Items from a dataset =
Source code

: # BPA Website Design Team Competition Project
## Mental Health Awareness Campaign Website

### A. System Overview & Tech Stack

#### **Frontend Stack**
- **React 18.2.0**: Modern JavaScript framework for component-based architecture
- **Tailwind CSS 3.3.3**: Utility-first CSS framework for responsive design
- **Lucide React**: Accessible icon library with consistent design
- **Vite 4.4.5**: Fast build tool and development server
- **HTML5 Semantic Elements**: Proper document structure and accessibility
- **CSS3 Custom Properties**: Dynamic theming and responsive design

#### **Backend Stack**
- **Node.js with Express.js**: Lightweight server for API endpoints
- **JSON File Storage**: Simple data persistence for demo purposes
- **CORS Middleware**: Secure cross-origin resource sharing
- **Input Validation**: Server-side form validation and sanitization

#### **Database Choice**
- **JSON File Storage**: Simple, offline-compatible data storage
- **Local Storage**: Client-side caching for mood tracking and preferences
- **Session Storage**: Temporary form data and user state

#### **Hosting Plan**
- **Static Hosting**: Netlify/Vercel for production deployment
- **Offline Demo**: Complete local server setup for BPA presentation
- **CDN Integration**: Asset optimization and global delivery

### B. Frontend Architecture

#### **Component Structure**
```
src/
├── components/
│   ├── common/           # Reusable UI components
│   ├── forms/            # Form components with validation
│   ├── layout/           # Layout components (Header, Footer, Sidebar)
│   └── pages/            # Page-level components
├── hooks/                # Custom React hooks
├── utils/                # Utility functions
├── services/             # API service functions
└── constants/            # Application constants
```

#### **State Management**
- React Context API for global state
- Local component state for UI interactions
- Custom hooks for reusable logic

...

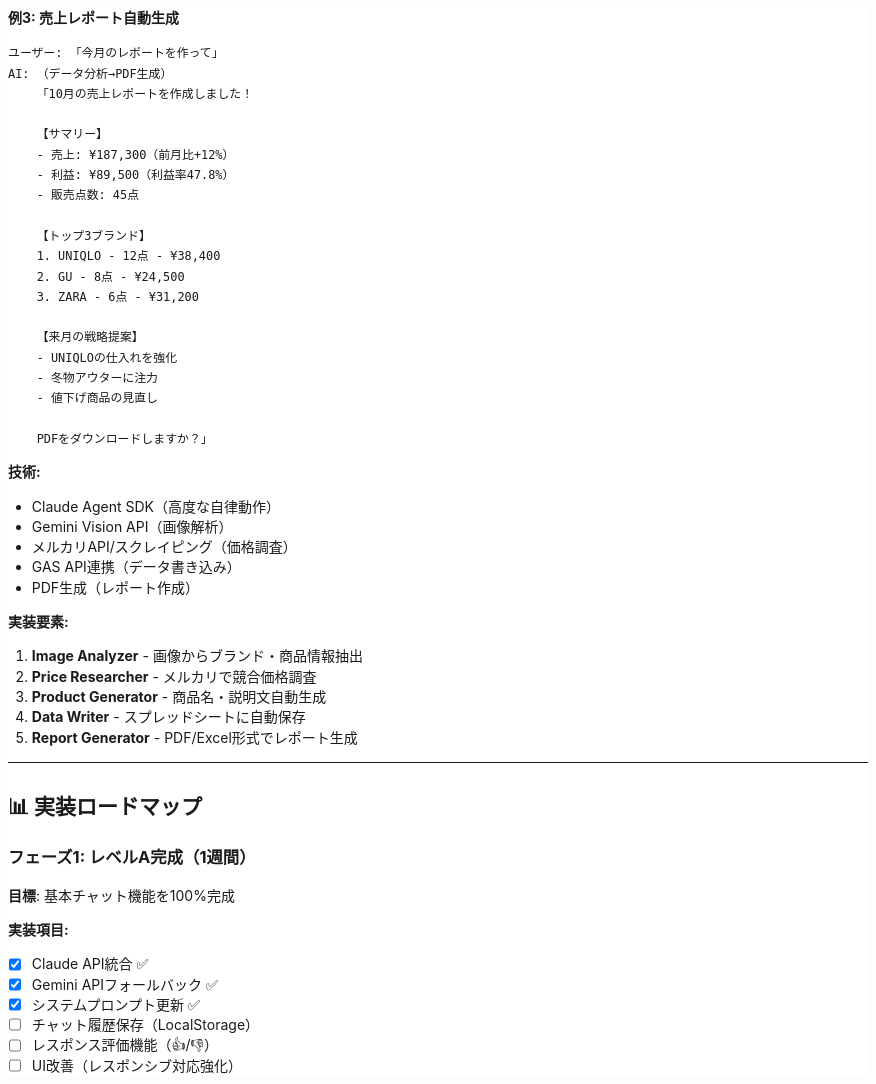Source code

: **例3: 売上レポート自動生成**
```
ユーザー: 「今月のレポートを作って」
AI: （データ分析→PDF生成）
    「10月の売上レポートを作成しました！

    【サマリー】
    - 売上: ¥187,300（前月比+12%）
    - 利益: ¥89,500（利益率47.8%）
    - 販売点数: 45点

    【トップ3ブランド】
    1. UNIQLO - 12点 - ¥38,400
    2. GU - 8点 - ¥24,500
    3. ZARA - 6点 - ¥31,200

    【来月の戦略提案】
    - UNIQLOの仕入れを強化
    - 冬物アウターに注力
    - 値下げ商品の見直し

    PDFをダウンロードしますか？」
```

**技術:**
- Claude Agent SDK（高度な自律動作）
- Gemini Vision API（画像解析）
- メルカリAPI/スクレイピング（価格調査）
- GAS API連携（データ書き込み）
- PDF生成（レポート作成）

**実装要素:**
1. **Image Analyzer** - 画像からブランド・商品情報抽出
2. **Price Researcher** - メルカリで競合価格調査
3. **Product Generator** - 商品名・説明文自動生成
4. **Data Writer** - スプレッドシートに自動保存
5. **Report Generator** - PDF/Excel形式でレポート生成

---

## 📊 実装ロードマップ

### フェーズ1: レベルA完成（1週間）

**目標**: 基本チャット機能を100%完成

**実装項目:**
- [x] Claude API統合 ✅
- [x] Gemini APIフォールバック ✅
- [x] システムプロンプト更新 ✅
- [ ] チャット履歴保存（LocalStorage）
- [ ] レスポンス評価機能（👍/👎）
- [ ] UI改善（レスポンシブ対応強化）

EXERCISE GOAL = With "functions" as the string to find, copy every line of the records that holds it.

TASK ANSWER =
├── utils/                # Utility functions
├── services/             # API service functions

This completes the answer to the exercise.